Fallback rendering without the custom font

No visible change means the font is unavailable on the system.

Webcam Not Working

Webcam support is disabled by default. Enable it with:

-Dchromium.args="--enable-media-stream;--use-fake-ui-for-media-stream"

Some features require the Equo Chromium "media" build.

Visual Glitches in Browser UI

Older GPUs may cause flickering, black borders, or other rendering issues. To resolve this, disable GPU acceleration:

-Dchromium.args="--disable-gpu;--disable-gpu-compositing"

BrowserFunction Fails on Local Files

When loading local files, BrowserFunction may not execute due to Chromium security restrictions. Override this behavior with:

-Dchromium.args="--disable-web-security"

Performance Issues with Large Content in setText

Using setText for large resources may cause delays. For better performance, enable:

-Dchromium.setTextAsUrl=file:

This serves content via temporary files. Be aware of security trade-offs. See the "setText" Method’s Performance page.

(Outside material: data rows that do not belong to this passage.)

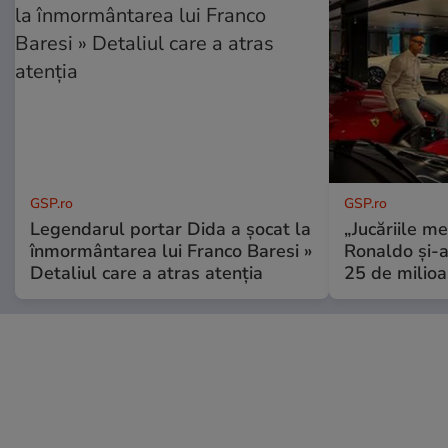
GSP.ro
GSP.ro
Legendarul portar Dida a șocat la
„Jucăriile me
înmormântarea lui Franco Baresi »
Ronaldo și-a
Detaliul care a atras atenția
25 de milioa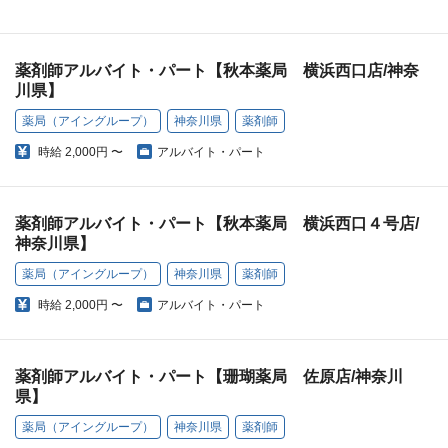
薬剤師アルバイト・パート【秋本薬局 横浜西口店/神奈
川県】
薬局（アイングループ）
神奈川県
薬剤師
時給
2,000円 〜
アルバイト・パート
薬剤師アルバイト・パート【秋本薬局 横浜西口４号店/
神奈川県】
薬局（アイングループ）
神奈川県
薬剤師
時給
2,000円 〜
アルバイト・パート
薬剤師アルバイト・パート【珊瑚薬局 佐原店/神奈川
県】
薬局（アイングループ）
神奈川県
薬剤師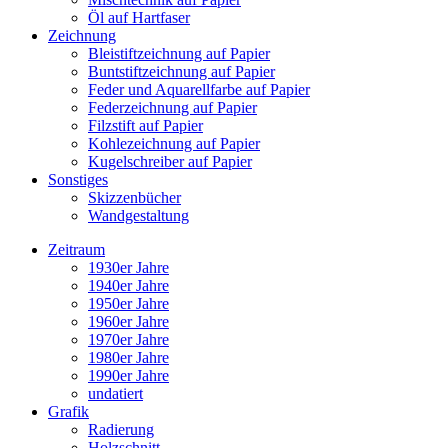
Öl auf Hartfaser
Zeichnung
Bleistiftzeichnung auf Papier
Buntstiftzeichnung auf Papier
Feder und Aquarellfarbe auf Papier
Federzeichnung auf Papier
Filzstift auf Papier
Kohlezeichnung auf Papier
Kugelschreiber auf Papier
Sonstiges
Skizzenbücher
Wandgestaltung
Zeitraum
1930er Jahre
1940er Jahre
1950er Jahre
1960er Jahre
1970er Jahre
1980er Jahre
1990er Jahre
undatiert
Grafik
Radierung
Holzschnitt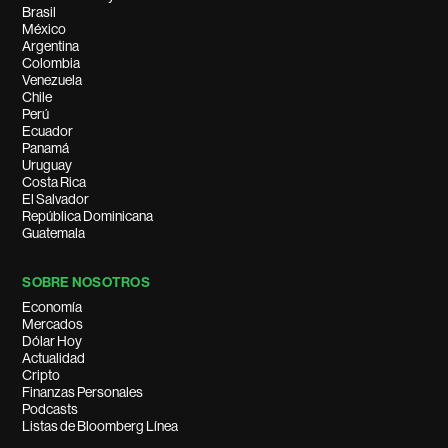
Brasil
México
Argentina
Colombia
Venezuela
Chile
Perú
Ecuador
Panamá
Uruguay
Costa Rica
El Salvador
República Dominicana
Guatemala
SOBRE NOSOTROS
Economía
Mercados
Dólar Hoy
Actualidad
Cripto
Finanzas Personales
Podcasts
Listas de Bloomberg Línea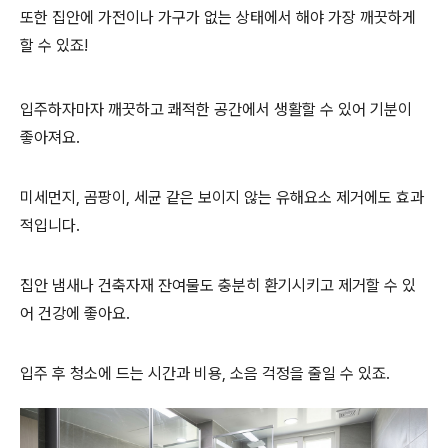
또한 집안에 가전이나 가구가 없는 상태에서 해야 가장 깨끗하게
할 수 있죠!
입주하자마자 깨끗하고 쾌적한 공간에서 생활할 수 있어 기분이
좋아져요.
미세먼지, 곰팡이, 세균 같은 보이지 않는 유해요소 제거에도 효과
적입니다.
집안 냄새나 건축자재 잔여물도 충분히 환기시키고 제거할 수 있
어 건강에 좋아요.
입주 후 청소에 드는 시간과 비용, 소음 걱정을 줄일 수 있죠.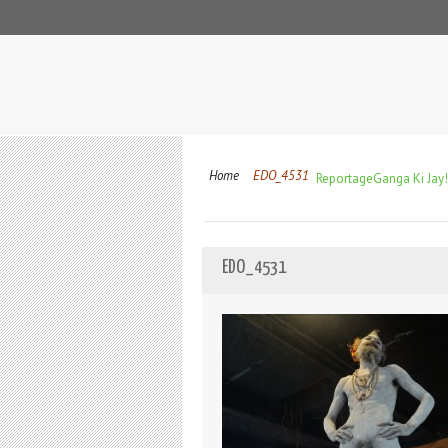
Home
EDO_4531
Reportage
Ganga Ki Jay!
EDO_4531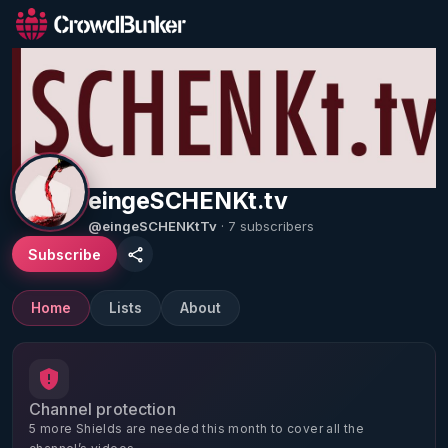
eingeSCHENKt.tv
@eingeSCHENKtTv
· 7 subscribers
Subscribe
Home
Lists
About
Channel protection
5 more Shields are needed this month to cover all the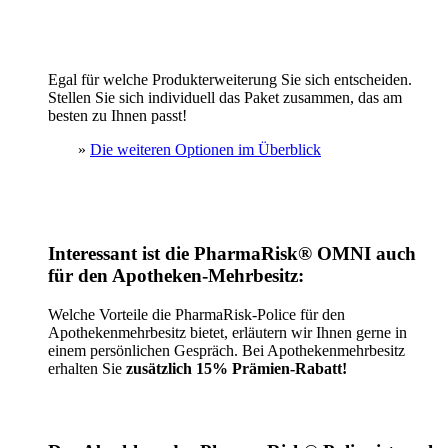
Egal für welche Produkterweiterung Sie sich entscheiden.
Stellen Sie sich individuell das Paket zusammen, das am
besten zu Ihnen passt!
»
Die weiteren Optionen im Überblick
Interessant ist die PharmaRisk® OMNI auch
für den Apotheken-Mehrbesitz:
Welche Vorteile die PharmaRisk-Police für den
Apothekenmehrbesitz bietet, erläutern wir Ihnen gerne in
einem persönlichen Gespräch. Bei Apothekenmehrbesitz
erhalten Sie
zusätzlich 15% Prämien-Rabatt!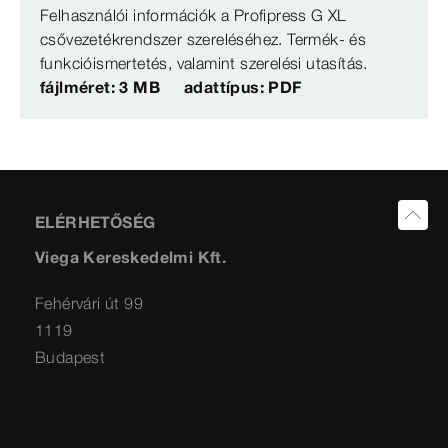
Felhasználói információk a Profipress G XL
csővezetékrendszer szereléséhez. Termék- és
funkcióismertetés, valamint szerelési utasítás.
fájlméret: 3 MB
adattípus: PDF
ELÉRHETŐSÉG
Viega Kereskedelmi Kft.
Fehérvári út 99
1119
Budapest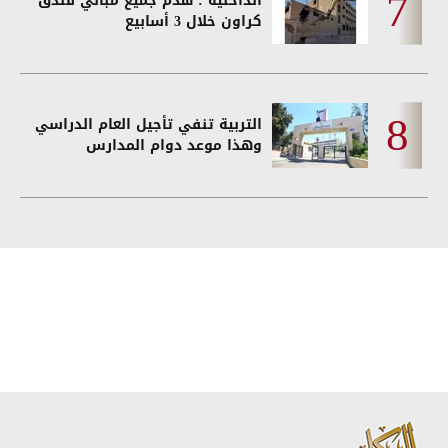
الداخلية : هدم جميع مباني فندق
كراون خلال 3 أسابيع
التربية تنفي تأجيل العام الدراسي
وهذا موعد دوام المدارس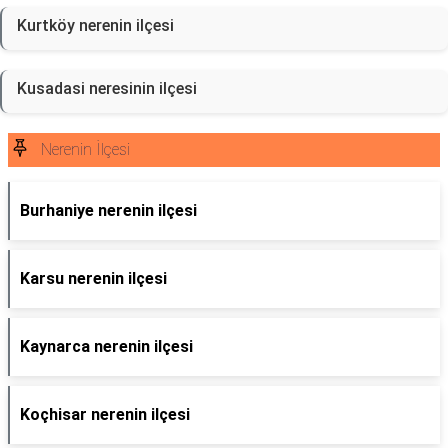
Kurtköy nerenin ilçesi
Kusadasi neresinin ilçesi
Nerenin İlçesi
Burhaniye nerenin ilçesi
Karsu nerenin ilçesi
Kaynarca nerenin ilçesi
Koçhisar nerenin ilçesi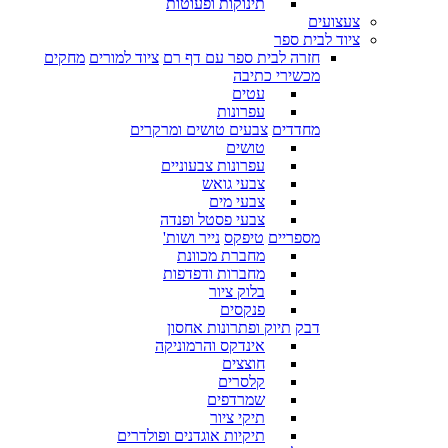
תינוקות ופעוטות
צעצועים
ציוד לבית ספר
חזרה לבית ספר עם דף רם
ציוד למורים
מחקים
מכשירי כתיבה
עטים
עפרונות
מחדדים
צבעים טושים ומרקרים
טושים
עפרונות צבעוניים
צבעי גואש
צבעי מים
צבעי פסטל ופנדה
מספריים
טיפקס
נייר ושות'
מחברת מכוונת
מחברות ודפדפות
בלוק ציור
פנקסים
דבק
תיוק ופתרונות אחסון
אינדקס והרמוניקה
חוצצים
קלסרים
שמרדפים
תיקי ציור
תיקיות אוגדנים ופולדרים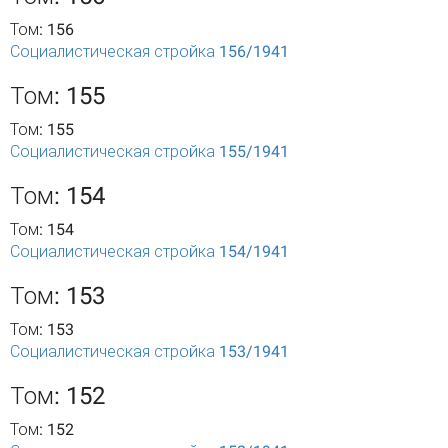
Том: 156
Социалистическая стройка 156/1941
Том: 155
Том: 155
Социалистическая стройка 155/1941
Том: 154
Том: 154
Социалистическая стройка 154/1941
Том: 153
Том: 153
Социалистическая стройка 153/1941
Том: 152
Том: 152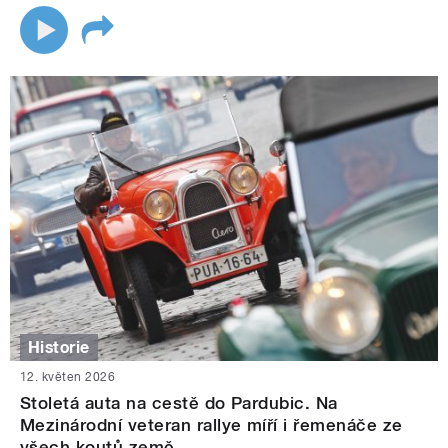
Historie
12. květen 2026
Stoletá auta na cestě do Pardubic. Na
Mezinárodní veteran rallye míří i řemenáče ze
všech koutů země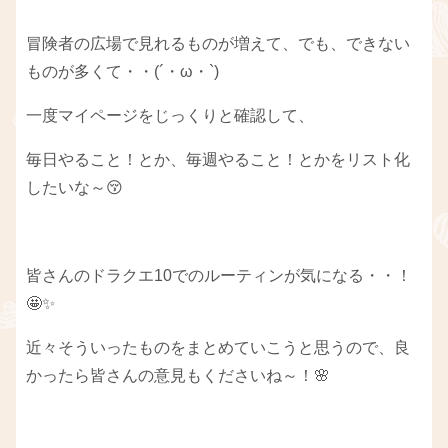
冒険者の広場で見れるものが増えて、でも、できない
ものが多くて・・(´・ω・`)
一度マイページをじっくりと確認して、
毎日やること！とか、毎週やること！とかをリスト化
したいな～😚
皆さんのドラクエ10でのルーティンが気になる・・！
🤩✨
近々そういったものをまとめていこうと思うので、良
かったら皆さんの意見もくださいね～！🌸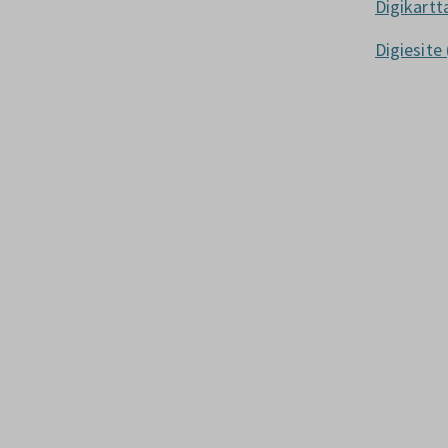
Digikartt
Digiesite 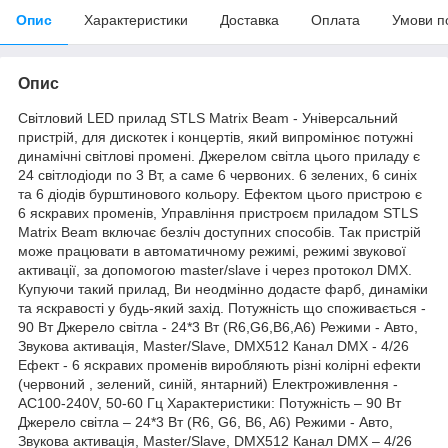
Опис
Характеристики
Доставка
Оплата
Умови п
Опис
Світловий LED прилад STLS Matrix Beam - Універсальний
пристрій, для дискотек і концертів, який випромінює потужні
динамічні світлові промені. Джерелом світла цього приладу є
24 світлодіоди по 3 Вт, а саме 6 червоних. 6 зелених, 6 синіх
та 6 діодів бурштинового кольору. Ефектом цього пристрою є
6 яскравих променів, Управління пристроєм приладом STLS
Matrix Beam включає безліч доступних способів. Так пристрій
може працювати в автоматичному режимі, режимі звукової
активації, за допомогою master/slave і через протокол DMX.
Купуючи такий прилад, Ви неодмінно додасте фарб, динаміки
та яскравості у будь-який захід. Потужність що споживається -
90 Вт Джерело світла - 24*3 Вт (R6,G6,B6,A6) Режими - Авто,
Звукова активація, Master/Slave, DMX512 Канал DMX - 4/26
Ефект - 6 яскравих променів виробляють різні колірні ефекти
(червоний , зелений, синій, янтарний) Електроживлення -
AC100-240V, 50-60 Гц Характеристики: Потужність – 90 Вт
Джерело світла – 24*3 Вт (R6, G6, B6, A6) Режими - Авто,
Звукова активація, Master/Slave, DMX512 Канал DMX – 4/26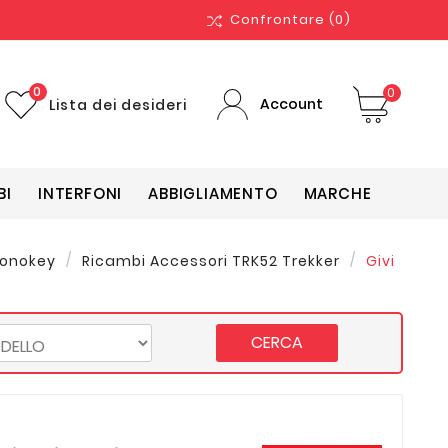
Confrontare
(0)
0
0
Account
Lista dei desideri
BI
INTERFONI
ABBIGLIAMENTO
MARCHE
Monokey
Ricambi Accessori TRK52 Trekker
Givi
CERCA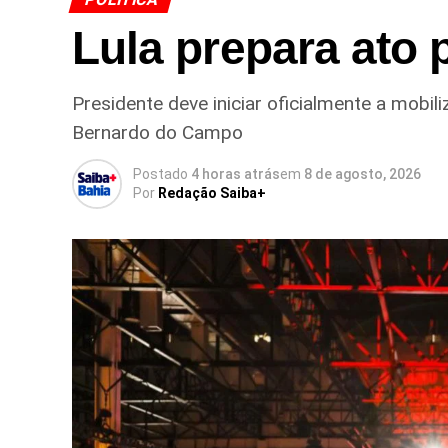
Lula prepara ato
Presidente deve iniciar oficialmente a mobi
Bernardo do Campo
Postado
4 horas atrás
em
8 de agosto, 2026
Por
Redação Saiba+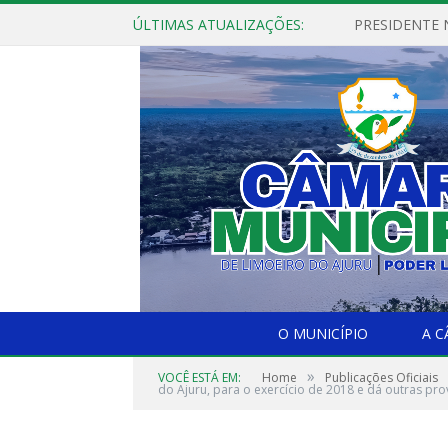
ÚLTIMAS ATUALIZAÇÕES:
PRESIDENTE N
O MUNICÍPIO
A 
»
VOCÊ ESTÁ EM:
Home
Publicações Oficiais
do Ajuru, para o exercício de 2018 e dá outras pro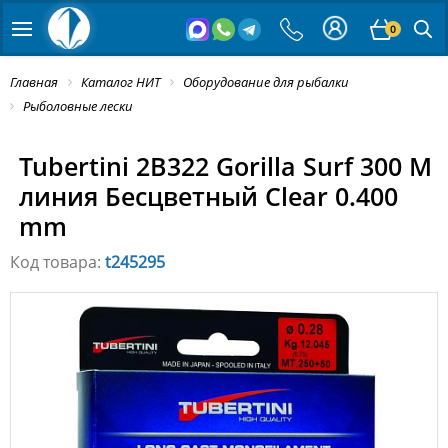
0
Главная
Каталог НИТ
Оборудование для рыбалки
Рыболовные лески
Tubertini 2B322 Gorilla Surf 300 M
линия Бесцветный Clear 0.400
mm
Код товара:
t245295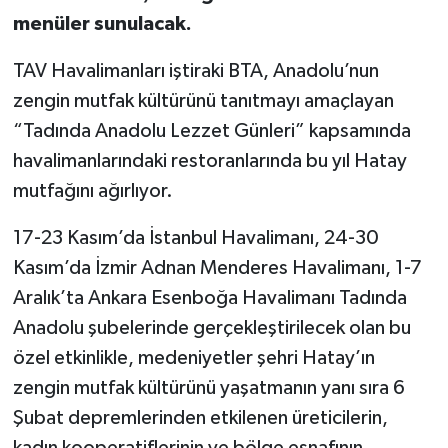
menüler sunulacak.
TAV Havalimanları iştiraki BTA, Anadolu’nun
zengin mutfak kültürünü tanıtmayı amaçlayan
“Tadında Anadolu Lezzet Günleri” kapsamında
havalimanlarındaki restoranlarında bu yıl Hatay
mutfağını ağırlıyor.
17-23 Kasım’da İstanbul Havalimanı, 24-30
Kasım’da İzmir Adnan Menderes Havalimanı, 1-7
Aralık’ta Ankara Esenboğa Havalimanı Tadında
Anadolu şubelerinde gerçekleştirilecek olan bu
özel etkinlikle, medeniyetler şehri Hatay’ın
zengin mutfak kültürünü yaşatmanın yanı sıra 6
Şubat depremlerinden etkilenen üreticilerin,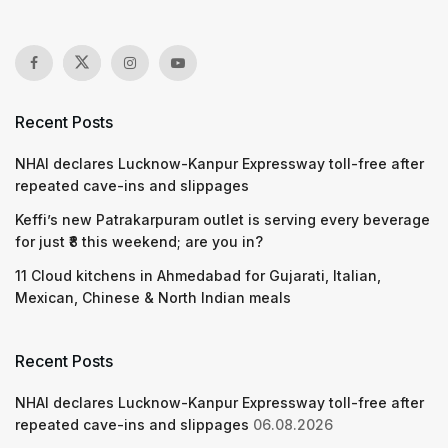
Recent Posts
NHAI declares Lucknow-Kanpur Expressway toll-free after
repeated cave-ins and slippages
Keffi’s new Patrakarpuram outlet is serving every beverage
for just ₹8 this weekend; are you in?
11 Cloud kitchens in Ahmedabad for Gujarati, Italian,
Mexican, Chinese & North Indian meals
Recent Posts
NHAI declares Lucknow-Kanpur Expressway toll-free after
repeated cave-ins and slippages
06.08.2026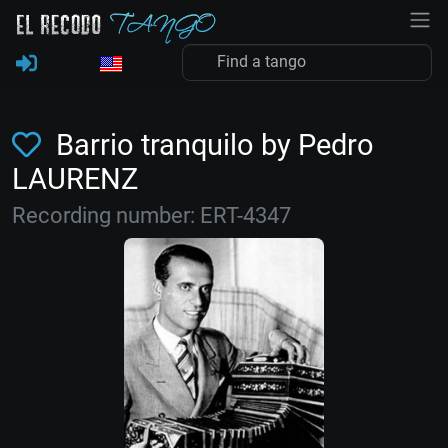
Barrio tranquilo by Pedro
LAURENZ
Recording number: ERT-4347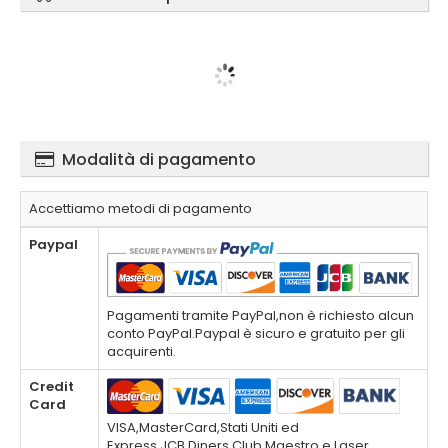
Modalità di pagamento
Accettiamo metodi di pagamento
Paypal
Pagamenti tramite PayPal,non è richiesto alcun
conto PayPal.Paypal è sicuro e gratuito per gli
acquirenti.
Credit
Card
VISA,MasterCard,Stati Uniti ed
Express,JCB,Diners Club,Maestro e Laser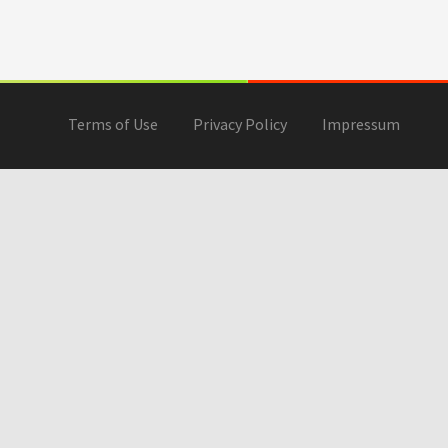
Terms of Use
Privacy Policy
Impressum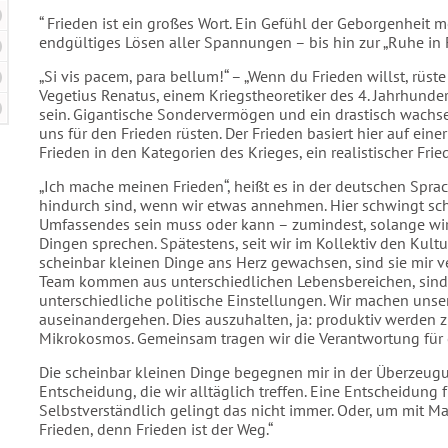
“ Frieden ist ein großes Wort. Ein Gefühl der Geborgenheit 
endgültiges Lösen aller Spannungen – bis hin zur „Ruhe in F
„Si vis pacem, para bellum!“ – „Wenn du Frieden willst, rüste
Vegetius Renatus, einem Kriegstheoretiker des 4. Jahrhunder
sein. Gigantische Sondervermögen und ein drastisch wachse
uns für den Frieden rüsten. Der Frieden basiert hier auf einer
Frieden in den Kategorien des Krieges, ein realistischer Fr
„Ich mache meinen Frieden“, heißt es in der deutschen Spra
hindurch sind, wenn wir etwas annehmen. Hier schwingt scho
Umfassendes sein muss oder kann – zumindest, solange wir 
Dingen sprechen. Spätestens, seit wir im Kollektiv den Kultu
scheinbar kleinen Dinge ans Herz gewachsen, sind sie mir ver
Team kommen aus unterschiedlichen Lebensbereichen, sind
unterschiedliche politische Einstellungen. Wir machen unse
auseinandergehen. Dies auszuhalten, ja: produktiv werden zu l
Mikrokosmos. Gemeinsam tragen wir die Verantwortung für 
Die scheinbar kleinen Dinge begegnen mir in der Überzeugun
Entscheidung, die wir alltäglich treffen. Eine Entscheidung
Selbstverständlich gelingt das nicht immer. Oder, um mit 
Frieden, denn Frieden ist der Weg.“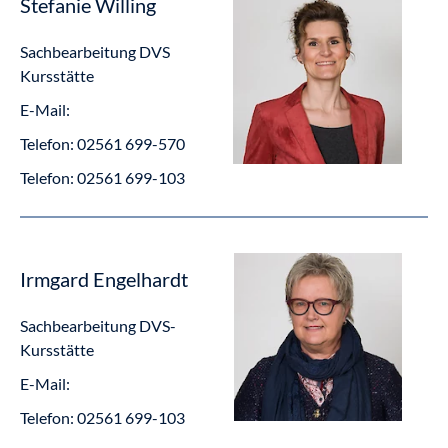
Stefanie Willing
Sachbearbeitung DVS
Kursstätte
E-Mail:
Telefon:
02561 699-570
Telefon:
02561 699-103
Irmgard Engelhardt
Sachbearbeitung DVS-
Kursstätte
E-Mail:
Telefon:
02561 699-103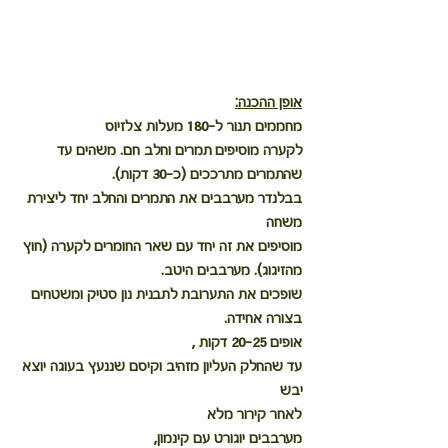
אופן ההכנה:
מחממים תנור ל-180 מעלות צלזיוס
לקערה מוסיפים תמרים וחלב חם. משהים עד 
שהתמרים מתרככים (כ-30 דקות). ⁣
בבלנדר מערבבים את התמרים והחלב יחד ליצירת 
משחה
מוסיפים את זה יחד עם שאר החומרים לקערה (חוץ 
מהזיגוג). מערבבים היטב.
שופכים את התערובת לתבנית נון סטיק ומשטחים 
בצורה אחידה. ⁣
אופים 20-25 דקות ⁣,
עד שהחלק העליון מזהיב וקיסם שננעץ בעוגה יוצא 
יבש
לאחר קירור מלא
מערבבים יוגורט עם קינמון,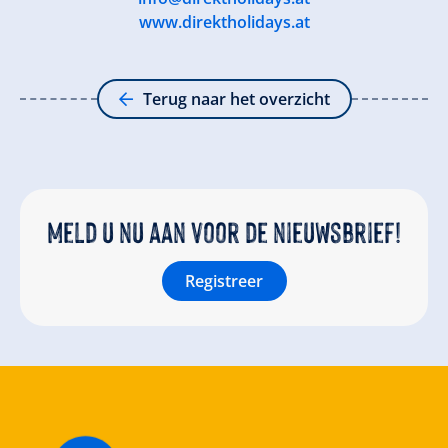
www.direktholidays.at
Terug naar het overzicht
Meld u nu aan voor de nieuwsbrief!
Registreer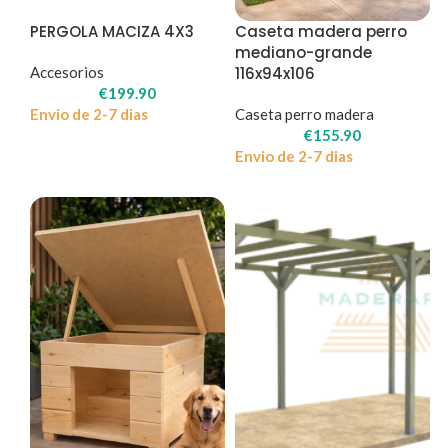
PERGOLA MACIZA 4X3
Caseta madera perro
mediano-grande
Accesorios
116x94x106
€
199.90
Envio de 2-7 dias
Caseta perro madera
€
155.90
Envio de 2-7 dias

For a more secure and performant alternative, consider using Middleware. It avoids temporary files and improves efficiency. Contact our support team for help.

Customizing Browser Theme

The browser follows the system theme by default. To force dark mode:

-Dchromium.args="--force-dark-mode"

To override the system theme with light mode:

-Dchromium.args="--ignore-dark-mode"

--ignore-dark-mode is deprecated as of Chromium 124.0.2. Use --force-light-mode instead.

Blank Browser in Docker

In Docker environments, the browser may appear blank without additional flags. Use:

-Dchromium.args=--disable-gpu;--disable-gpu-compositing;--disable-dev-shm-usage

Cache Path Already in Use

Starting with Chromium 120, unique cache paths are mandatory per instance to avoid corruption and improve security.

In Eclipse-based apps, default paths are now scoped to each workspace.

Enforced as of version 128.0.5

If specifying -Dchromium.cache_path, ensure each browser instance uses a unique path. Shared paths are unsupported.